If the training band consists of data that is discrete labels such as landcover classes, then there is no need to quantize.

However, if the training band data is continuous like biomass, then there will be as many classes as there are biomass values in the training set. It is recommended to quantize the values in such cases.

E.g., if the range of values in the training band is [0.0, 1.0], the user can set min class value to 0.0, class value step size to 0.1 and class levels to 10 to quantize the values to 10 levels: 0.0, 0.1, 0.2, 0.3, 0.4, 0.5, 0.6, 0.7, 0.8, 0.9.

Train on Vectors

The user can choose a number of training vectors (from the first product listed in the ProductSet-Reader) as classes. E.g., the training vectors could be regions (polygons) each representing a separate class such as water, urban or forest. A training vector called "water" will become a class label called "water".

Regions can be created using the "New Vector Data Container" tool and other drawing tools such as "Rectangle drawing tool".

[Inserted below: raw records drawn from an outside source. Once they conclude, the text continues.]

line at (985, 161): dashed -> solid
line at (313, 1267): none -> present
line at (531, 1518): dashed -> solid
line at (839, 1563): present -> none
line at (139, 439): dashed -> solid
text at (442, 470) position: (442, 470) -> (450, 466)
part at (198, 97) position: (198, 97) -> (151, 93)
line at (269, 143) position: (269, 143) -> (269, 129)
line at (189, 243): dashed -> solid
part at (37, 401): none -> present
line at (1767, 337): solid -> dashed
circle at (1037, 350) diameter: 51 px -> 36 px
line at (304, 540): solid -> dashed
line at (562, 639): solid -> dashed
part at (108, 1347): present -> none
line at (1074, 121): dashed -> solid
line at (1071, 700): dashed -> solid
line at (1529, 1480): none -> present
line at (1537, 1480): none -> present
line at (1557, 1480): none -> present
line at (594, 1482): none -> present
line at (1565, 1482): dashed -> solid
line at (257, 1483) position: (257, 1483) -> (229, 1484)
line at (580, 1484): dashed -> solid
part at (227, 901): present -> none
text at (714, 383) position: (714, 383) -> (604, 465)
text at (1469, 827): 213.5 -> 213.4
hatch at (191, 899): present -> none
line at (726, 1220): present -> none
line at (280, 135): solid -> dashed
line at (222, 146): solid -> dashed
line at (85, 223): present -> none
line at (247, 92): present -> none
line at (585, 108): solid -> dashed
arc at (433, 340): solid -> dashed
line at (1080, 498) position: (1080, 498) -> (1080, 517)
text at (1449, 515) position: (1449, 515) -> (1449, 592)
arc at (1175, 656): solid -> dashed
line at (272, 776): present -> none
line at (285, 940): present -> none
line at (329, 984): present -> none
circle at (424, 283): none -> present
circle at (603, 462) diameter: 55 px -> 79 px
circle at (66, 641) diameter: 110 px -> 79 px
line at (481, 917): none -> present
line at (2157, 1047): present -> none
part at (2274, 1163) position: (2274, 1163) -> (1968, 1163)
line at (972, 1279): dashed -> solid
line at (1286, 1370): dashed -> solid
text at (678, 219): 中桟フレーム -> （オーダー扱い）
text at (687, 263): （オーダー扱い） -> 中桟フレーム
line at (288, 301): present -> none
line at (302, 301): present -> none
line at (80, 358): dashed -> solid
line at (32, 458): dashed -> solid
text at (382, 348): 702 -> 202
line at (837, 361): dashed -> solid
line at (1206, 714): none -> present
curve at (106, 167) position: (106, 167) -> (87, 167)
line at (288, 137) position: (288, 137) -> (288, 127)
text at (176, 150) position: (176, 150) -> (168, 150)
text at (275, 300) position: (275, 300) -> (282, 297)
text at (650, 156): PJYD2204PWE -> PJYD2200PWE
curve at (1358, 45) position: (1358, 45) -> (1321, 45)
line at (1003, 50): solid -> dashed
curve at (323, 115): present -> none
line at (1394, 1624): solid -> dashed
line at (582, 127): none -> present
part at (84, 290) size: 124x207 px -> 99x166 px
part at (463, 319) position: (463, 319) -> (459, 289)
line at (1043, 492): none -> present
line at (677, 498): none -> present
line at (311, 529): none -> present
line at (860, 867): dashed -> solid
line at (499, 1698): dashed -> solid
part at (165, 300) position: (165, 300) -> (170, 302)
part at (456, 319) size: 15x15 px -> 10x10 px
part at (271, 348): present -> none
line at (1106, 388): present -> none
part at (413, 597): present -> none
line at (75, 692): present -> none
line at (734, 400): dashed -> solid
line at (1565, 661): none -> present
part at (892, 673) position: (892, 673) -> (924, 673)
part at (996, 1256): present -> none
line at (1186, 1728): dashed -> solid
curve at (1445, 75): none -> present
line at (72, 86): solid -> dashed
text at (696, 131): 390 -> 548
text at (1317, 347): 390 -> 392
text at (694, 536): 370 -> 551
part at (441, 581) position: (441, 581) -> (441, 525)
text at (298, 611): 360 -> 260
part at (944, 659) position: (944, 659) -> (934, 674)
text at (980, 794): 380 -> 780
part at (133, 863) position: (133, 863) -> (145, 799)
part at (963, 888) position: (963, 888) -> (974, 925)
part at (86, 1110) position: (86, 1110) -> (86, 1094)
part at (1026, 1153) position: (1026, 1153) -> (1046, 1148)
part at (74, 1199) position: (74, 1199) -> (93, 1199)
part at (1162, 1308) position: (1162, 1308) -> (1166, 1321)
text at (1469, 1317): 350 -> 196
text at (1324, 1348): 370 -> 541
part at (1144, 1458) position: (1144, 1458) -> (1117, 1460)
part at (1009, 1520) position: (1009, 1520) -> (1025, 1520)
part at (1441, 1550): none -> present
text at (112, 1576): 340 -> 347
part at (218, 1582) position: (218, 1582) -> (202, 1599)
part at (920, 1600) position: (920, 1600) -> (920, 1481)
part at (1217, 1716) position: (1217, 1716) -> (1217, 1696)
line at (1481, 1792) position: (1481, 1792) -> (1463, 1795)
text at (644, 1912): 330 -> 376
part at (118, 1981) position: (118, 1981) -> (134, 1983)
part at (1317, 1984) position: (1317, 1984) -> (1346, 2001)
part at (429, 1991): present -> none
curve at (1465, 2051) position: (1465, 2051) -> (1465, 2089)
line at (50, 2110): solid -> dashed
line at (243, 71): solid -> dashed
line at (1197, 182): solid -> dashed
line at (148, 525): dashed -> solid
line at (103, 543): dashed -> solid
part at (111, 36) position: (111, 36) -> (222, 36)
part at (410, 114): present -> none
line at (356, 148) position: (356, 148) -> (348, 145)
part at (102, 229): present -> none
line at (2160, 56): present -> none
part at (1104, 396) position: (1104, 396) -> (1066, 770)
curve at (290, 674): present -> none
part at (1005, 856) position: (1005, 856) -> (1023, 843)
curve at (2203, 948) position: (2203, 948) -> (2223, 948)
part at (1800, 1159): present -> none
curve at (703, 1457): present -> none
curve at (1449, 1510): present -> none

A pixel inside a training vector region will have the name of the region as its class instead of its data value.

Feature bands are chosen in the same manner as train on raster.

The operator will endeavour to extract the same number samples for each class when constructing the training or test samples set.


Load a previously saved classifier

The minimum information the user needs to know to use a saved classifier is the list of features which is contained in the XML file among other useful information.

The user can specify more than one source feature product.

For each name in "featureNames" in the XML file, the operator will search for a band in the feature products whose name contains it. It loops through the products in the order they are listed in ProductSet-Reader and uses the first band it can find that contains the feature name. E.g., if the name is "g0" and there are two feature products and both contain a band named "g0", then the band from the first feature product will be used.